:: PROVIDED DATA ::
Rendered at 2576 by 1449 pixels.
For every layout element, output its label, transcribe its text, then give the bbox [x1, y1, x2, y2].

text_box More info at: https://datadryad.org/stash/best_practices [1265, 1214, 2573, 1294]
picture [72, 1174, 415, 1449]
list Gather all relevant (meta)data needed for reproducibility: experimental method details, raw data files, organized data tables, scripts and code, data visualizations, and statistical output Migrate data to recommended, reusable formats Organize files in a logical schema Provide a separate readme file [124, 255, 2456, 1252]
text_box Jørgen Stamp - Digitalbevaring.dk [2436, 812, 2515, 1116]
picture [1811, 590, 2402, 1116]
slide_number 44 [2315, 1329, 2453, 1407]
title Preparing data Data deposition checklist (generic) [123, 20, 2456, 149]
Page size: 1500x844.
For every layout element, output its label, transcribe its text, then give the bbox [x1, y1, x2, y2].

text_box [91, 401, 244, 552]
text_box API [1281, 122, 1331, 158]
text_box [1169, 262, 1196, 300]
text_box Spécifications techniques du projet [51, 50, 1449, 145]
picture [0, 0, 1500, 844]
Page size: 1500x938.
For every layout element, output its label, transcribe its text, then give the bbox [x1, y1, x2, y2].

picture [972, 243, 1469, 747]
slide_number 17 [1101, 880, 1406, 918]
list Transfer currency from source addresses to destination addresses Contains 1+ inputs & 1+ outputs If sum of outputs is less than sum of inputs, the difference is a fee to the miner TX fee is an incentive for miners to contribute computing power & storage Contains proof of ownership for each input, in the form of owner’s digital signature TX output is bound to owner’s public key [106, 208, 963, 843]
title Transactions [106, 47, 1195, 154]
:::
*EXERCISE OBJECTIVE*: Find every line in the records above that holds the word "size", and copy each one.

*EXERCISE RESPONSE*:
Page size: 1500x844.
Page size: 1500x938.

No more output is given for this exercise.